Before the Covid-19 pandemic, more than 1 million Chinese visited Laos annually, accounting for about 20% of all tourist arrivals, but last year only about 45,000 Chinese tourists came to Laos.

Since China’s lifting of outbound travel restrictions, that number is on the rise. In the first four months of 2023, more than 223,000 tourists visited Laos from China, according to the Lao Ministry​ of​ Planning and Investment.

According to the Lao Law on Tourism, which came into effect in 2005, any tour guide operating in Laos must be a Lao citizen who is at least 18 years old and has completed tourism training at an officially approved institute. All tour guides must carry an official tour guide card, have a working knowledge of Lao geography and history, speak a foreign language and be trained in medical first aid.

When reached by RFA for comment, an official with Luang Prabang’s Department of Press, Culture and Tourism said that he was unsure of how many illegal Chinese tour guides are operating in the town, but claimed that authorities regularly carry out inspections and fine those who break the law.

“There are tourism officers at well-known tourism sites who check the documents of those who claim to be tour guides,” he said. “If they find tour guides who cannot produce the proper documents, or cannot prove what tour company they represent, we will investigate and issue fines.”

World Heritage site

Luang Prabang has grown in influence since the 14th century, due to its strategic location along the Silk Road trading route to China and importance as a center of Buddhism in the region.

The United Nations Educational, Scientific and Cultural Organization, or UNESCO, recognizes Luang Prabang for “both its rich architectural and artistic heritage that reflects the fusion of Lao traditional urban architecture with that of the colonial era,” when Laos was governed by France between 1893 and 1953. 

The U.N. agency designated the town a World Heritage site in 1995, and now assists the Lao government in its protection and management.

According to the Press, Culture and Tourism Department of Luang Prabang province, nearly 440,000 tourists visited the area in the first five months of 2023 – some 400,000 of whom visited from abroad.
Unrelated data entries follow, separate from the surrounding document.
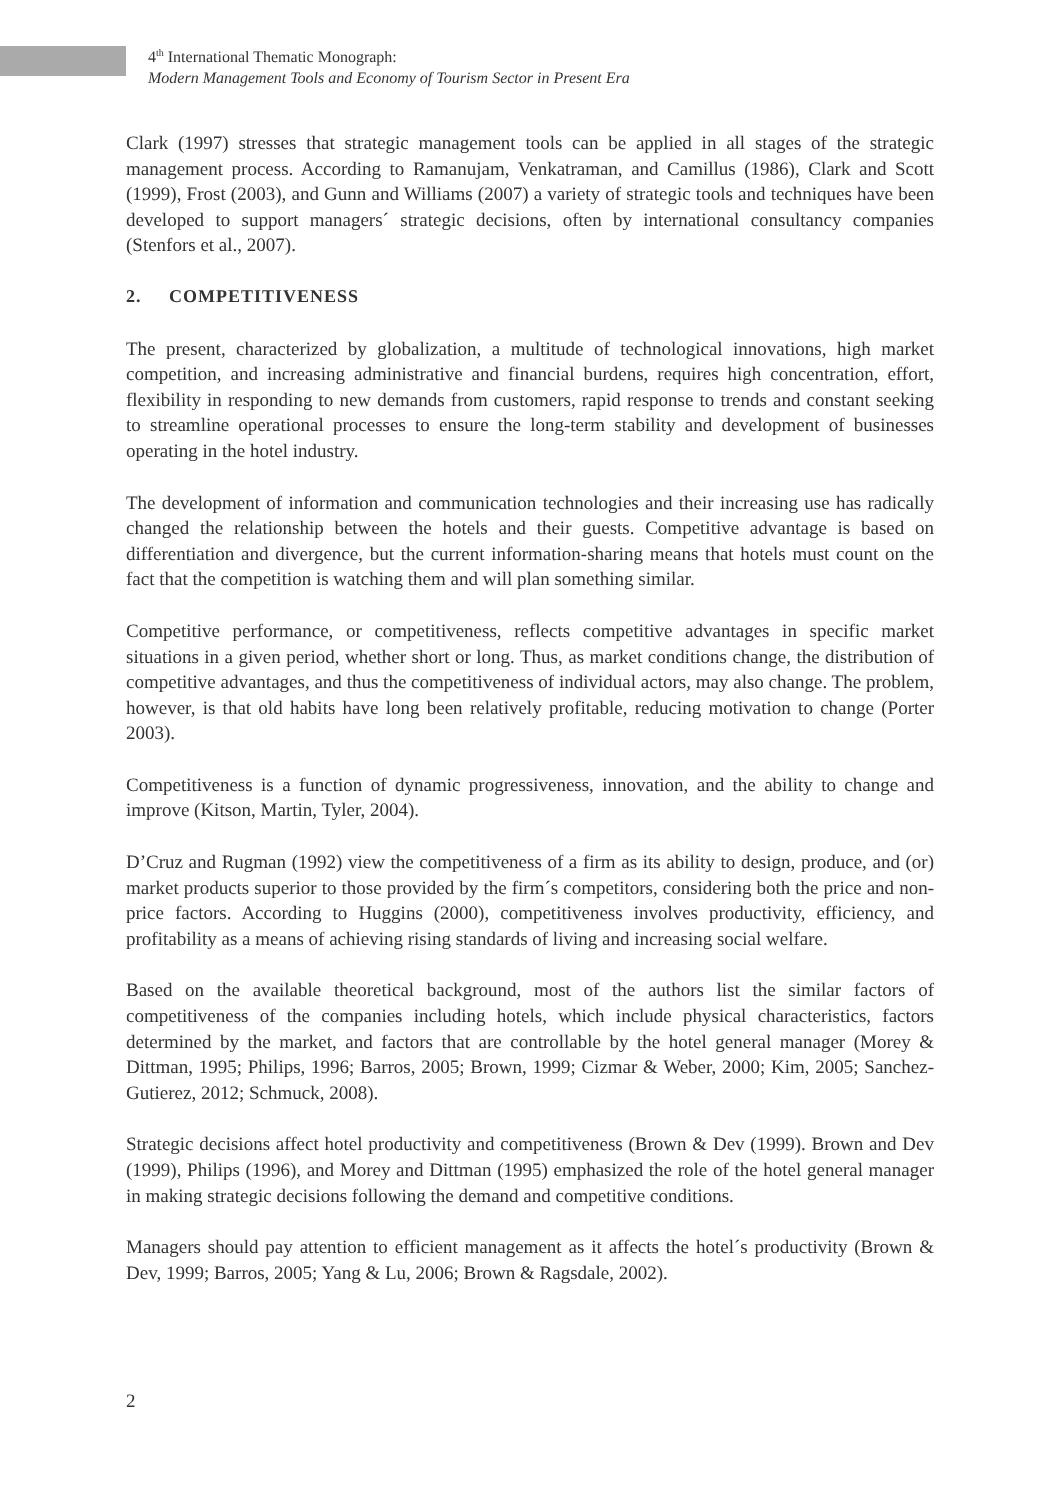4<sup>th</sup> International Thematic Monograph:
Modern Management Tools and Economy of Tourism Sector in Present Era
Clark (1997) stresses that strategic management tools can be applied in all stages of the strategic management process. According to Ramanujam, Venkatraman, and Camillus (1986), Clark and Scott (1999), Frost (2003), and Gunn and Williams (2007) a variety of strategic tools and techniques have been developed to support managers´ strategic decisions, often by international consultancy companies (Stenfors et al., 2007).
2. COMPETITIVENESS
The present, characterized by globalization, a multitude of technological innovations, high market competition, and increasing administrative and financial burdens, requires high concentration, effort, flexibility in responding to new demands from customers, rapid response to trends and constant seeking to streamline operational processes to ensure the long-term stability and development of businesses operating in the hotel industry.
The development of information and communication technologies and their increasing use has radically changed the relationship between the hotels and their guests. Competitive advantage is based on differentiation and divergence, but the current information-sharing means that hotels must count on the fact that the competition is watching them and will plan something similar.
Competitive performance, or competitiveness, reflects competitive advantages in specific market situations in a given period, whether short or long. Thus, as market conditions change, the distribution of competitive advantages, and thus the competitiveness of individual actors, may also change. The problem, however, is that old habits have long been relatively profitable, reducing motivation to change (Porter 2003).
Competitiveness is a function of dynamic progressiveness, innovation, and the ability to change and improve (Kitson, Martin, Tyler, 2004).
D’Cruz and Rugman (1992) view the competitiveness of a firm as its ability to design, produce, and (or) market products superior to those provided by the firm´s competitors, considering both the price and non-price factors. According to Huggins (2000), competitiveness involves productivity, efficiency, and profitability as a means of achieving rising standards of living and increasing social welfare.
Based on the available theoretical background, most of the authors list the similar factors of competitiveness of the companies including hotels, which include physical characteristics, factors determined by the market, and factors that are controllable by the hotel general manager (Morey & Dittman, 1995; Philips, 1996; Barros, 2005; Brown, 1999; Cizmar & Weber, 2000; Kim, 2005; Sanchez-Gutierez, 2012; Schmuck, 2008).
Strategic decisions affect hotel productivity and competitiveness (Brown & Dev (1999). Brown and Dev (1999), Philips (1996), and Morey and Dittman (1995) emphasized the role of the hotel general manager in making strategic decisions following the demand and competitive conditions.
Managers should pay attention to efficient management as it affects the hotel´s productivity (Brown & Dev, 1999; Barros, 2005; Yang & Lu, 2006; Brown & Ragsdale, 2002).
2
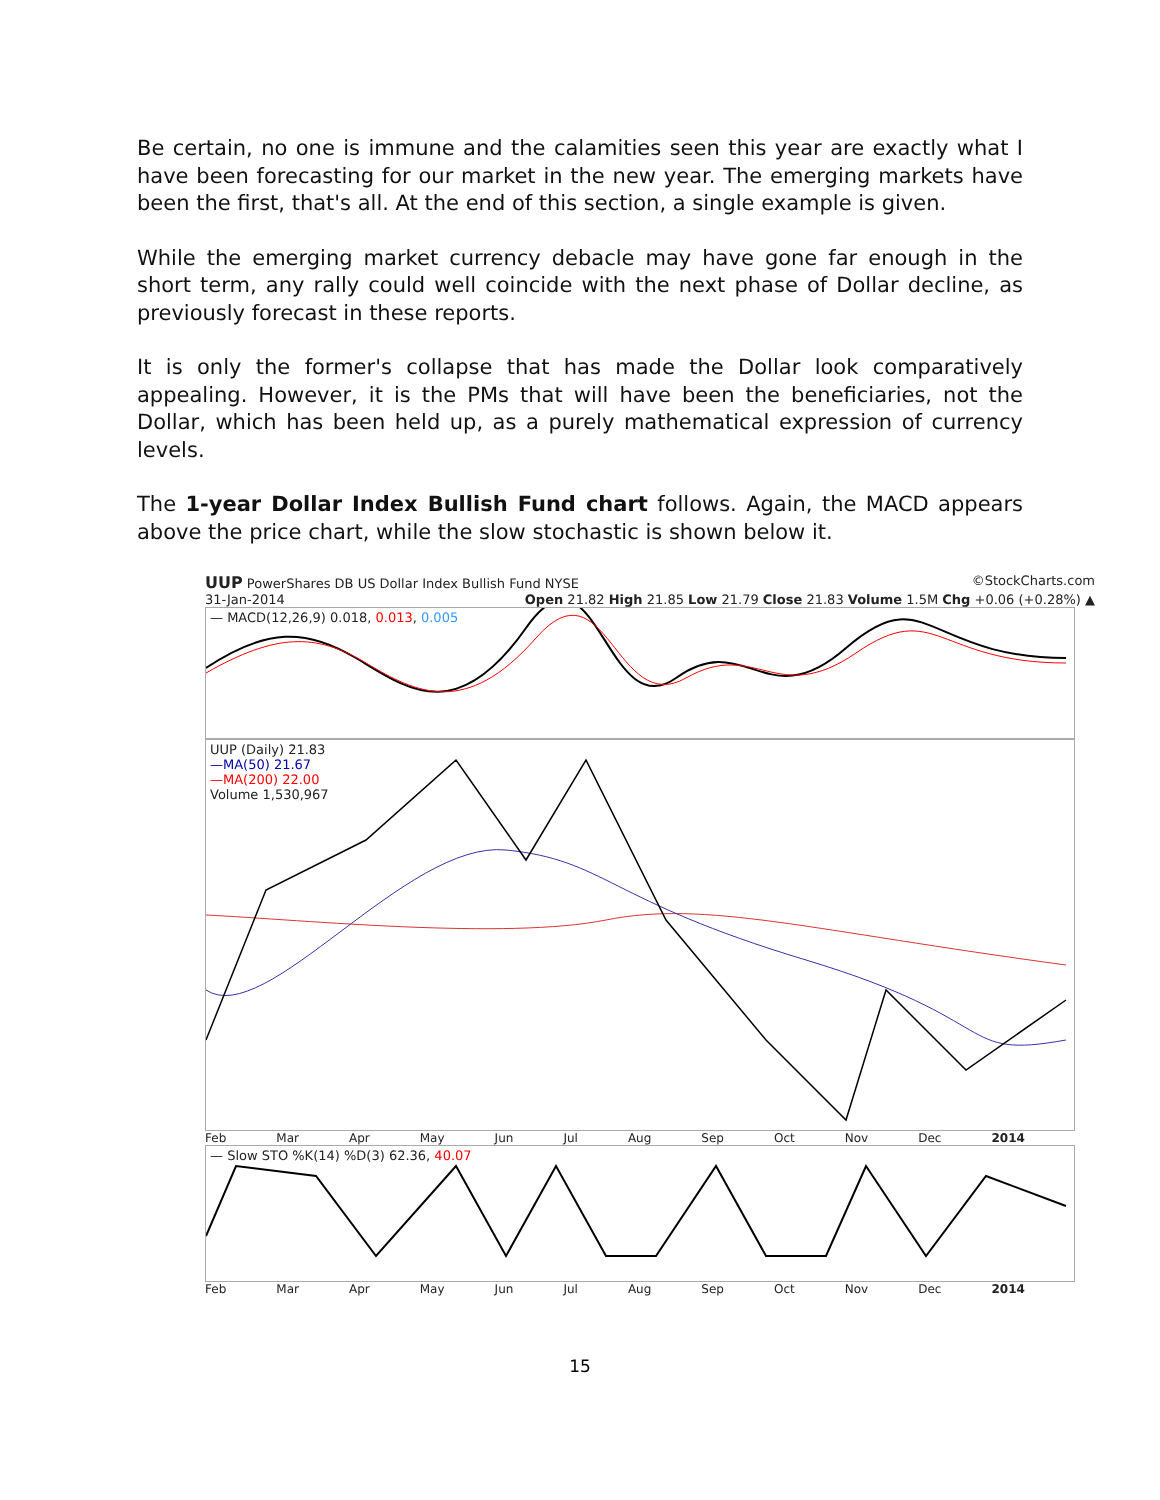Be certain, no one is immune and the calamities seen this year are exactly what I have been forecasting for our market in the new year. The emerging markets have been the first, that's all. At the end of this section, a single example is given.
While the emerging market currency debacle may have gone far enough in the short term, any rally could well coincide with the next phase of Dollar decline, as previously forecast in these reports.
It is only the former's collapse that has made the Dollar look comparatively appealing. However, it is the PMs that will have been the beneficiaries, not the Dollar, which has been held up, as a purely mathematical expression of currency levels.
The 1-year Dollar Index Bullish Fund chart follows. Again, the MACD appears above the price chart, while the slow stochastic is shown below it.
UUP PowerShares DB US Dollar Index Bullish Fund NYSE ©StockCharts.com
31-Jan-2014 Open 21.82 High 21.85 Low 21.79 Close 21.83 Volume 1.5M Chg +0.06 (+0.28%) ▲
— MACD(12,26,9) 0.018, 0.013, 0.005
UUP (Daily) 21.83
—MA(50) 21.67
—MA(200) 22.00
Volume 1,530,967
Feb Mar Apr May Jun Jul Aug Sep Oct Nov Dec 2014
— Slow STO %K(14) %D(3) 62.36, 40.07
Feb Mar Apr May Jun Jul Aug Sep Oct Nov Dec 2014
15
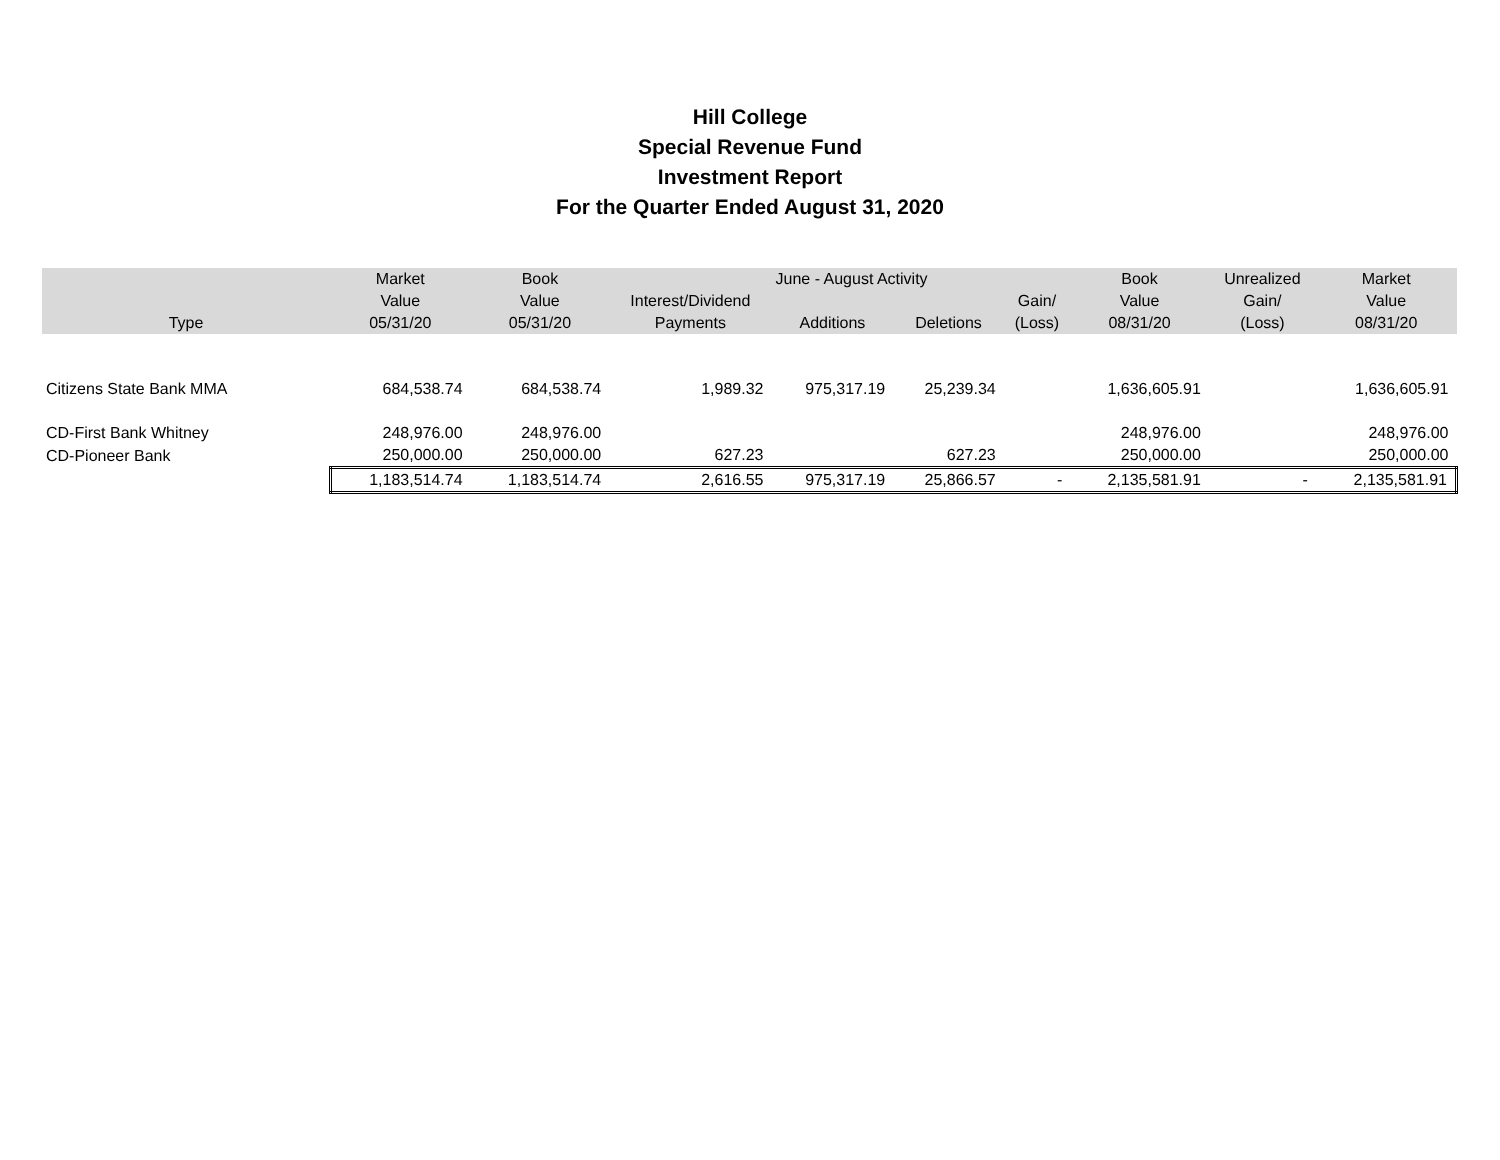Hill College
Special Revenue Fund
Investment Report
For the Quarter Ended August 31, 2020
| | Market | Book | | June - August Activity | | | Book | Unrealized | Market |
| --- | --- | --- | --- | --- | --- | --- | --- | --- | --- |
| | Value | Value | Interest/Dividend | | | Gain/ | Value | Gain/ | Value |
| Type | 05/31/20 | 05/31/20 | Payments | Additions | Deletions | (Loss) | 08/31/20 | (Loss) | 08/31/20 |
| Citizens State Bank MMA | 684,538.74 | 684,538.74 | 1,989.32 | 975,317.19 | 25,239.34 | | 1,636,605.91 | | 1,636,605.91 |
| CD-First Bank Whitney | 248,976.00 | 248,976.00 | | | | | 248,976.00 | | 248,976.00 |
| CD-Pioneer Bank | 250,000.00 | 250,000.00 | 627.23 | | 627.23 | | 250,000.00 | | 250,000.00 |
| | 1,183,514.74 | 1,183,514.74 | 2,616.55 | 975,317.19 | 25,866.57 | - | 2,135,581.91 | - | 2,135,581.91 |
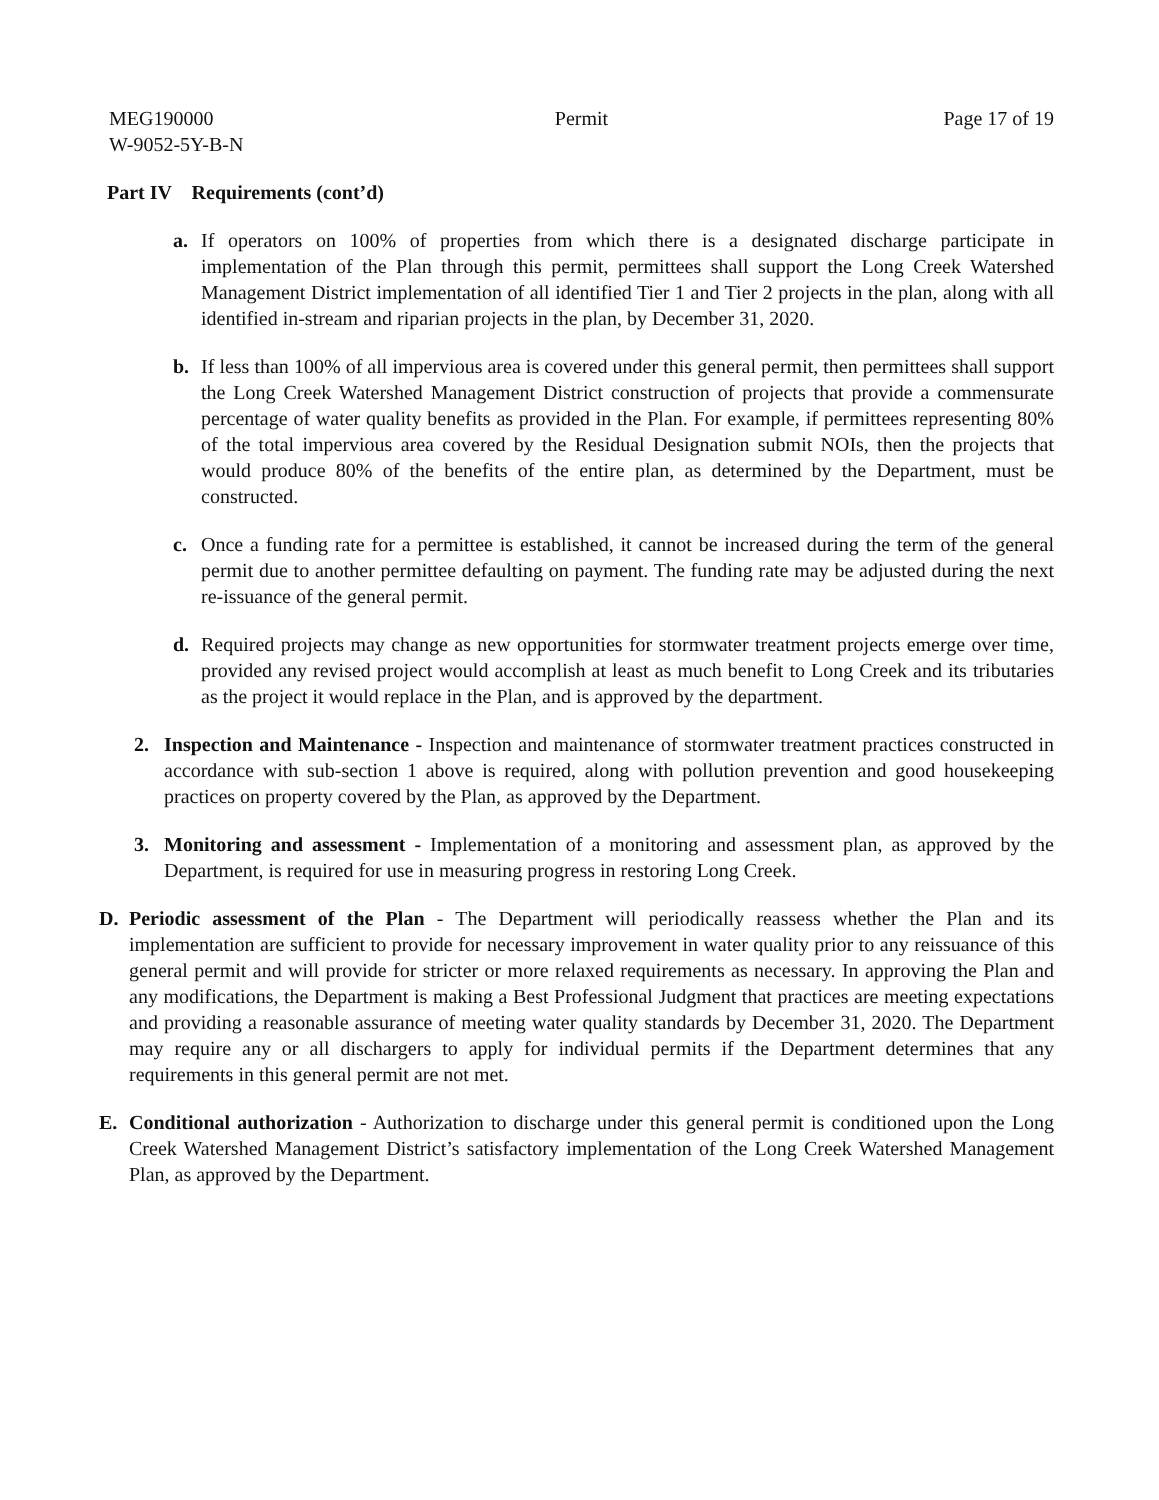MEG190000
W-9052-5Y-B-N
Permit Page 17 of 19
Part IV Requirements (cont’d)
a. If operators on 100% of properties from which there is a designated discharge participate in implementation of the Plan through this permit, permittees shall support the Long Creek Watershed Management District implementation of all identified Tier 1 and Tier 2 projects in the plan, along with all identified in-stream and riparian projects in the plan, by December 31, 2020.
b. If less than 100% of all impervious area is covered under this general permit, then permittees shall support the Long Creek Watershed Management District construction of projects that provide a commensurate percentage of water quality benefits as provided in the Plan. For example, if permittees representing 80% of the total impervious area covered by the Residual Designation submit NOIs, then the projects that would produce 80% of the benefits of the entire plan, as determined by the Department, must be constructed.
c. Once a funding rate for a permittee is established, it cannot be increased during the term of the general permit due to another permittee defaulting on payment. The funding rate may be adjusted during the next re-issuance of the general permit.
d. Required projects may change as new opportunities for stormwater treatment projects emerge over time, provided any revised project would accomplish at least as much benefit to Long Creek and its tributaries as the project it would replace in the Plan, and is approved by the department.
2. Inspection and Maintenance - Inspection and maintenance of stormwater treatment practices constructed in accordance with sub-section 1 above is required, along with pollution prevention and good housekeeping practices on property covered by the Plan, as approved by the Department.
3. Monitoring and assessment - Implementation of a monitoring and assessment plan, as approved by the Department, is required for use in measuring progress in restoring Long Creek.
D. Periodic assessment of the Plan - The Department will periodically reassess whether the Plan and its implementation are sufficient to provide for necessary improvement in water quality prior to any reissuance of this general permit and will provide for stricter or more relaxed requirements as necessary. In approving the Plan and any modifications, the Department is making a Best Professional Judgment that practices are meeting expectations and providing a reasonable assurance of meeting water quality standards by December 31, 2020. The Department may require any or all dischargers to apply for individual permits if the Department determines that any requirements in this general permit are not met.
E. Conditional authorization - Authorization to discharge under this general permit is conditioned upon the Long Creek Watershed Management District’s satisfactory implementation of the Long Creek Watershed Management Plan, as approved by the Department.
The largest number of international tourists to Luang Prabang came from neighboring Thailand, followed by those from the United States and China.

Chinese-speaking tour guides in Luang Prabang said that before they had to compete with illegal Chinese tour operators, they could expect to earn up to US$60 a day.

“These days, we don’t have many Chinese tourists using our service,” said one guide. “I am a well-trained tour guide, but I don’t have the opportunity to service them because there are so many Chinese tour guides here.”

The Lao Ministry of Information, Culture and Tourism recently revealed that some 3 million domestic tourists and 2.6 million international tourists visited Laos from 2021-2023, spending US$631 million, and announced plans to attract 4.6 million visitors in 2024, with a revenue target of US$712 million.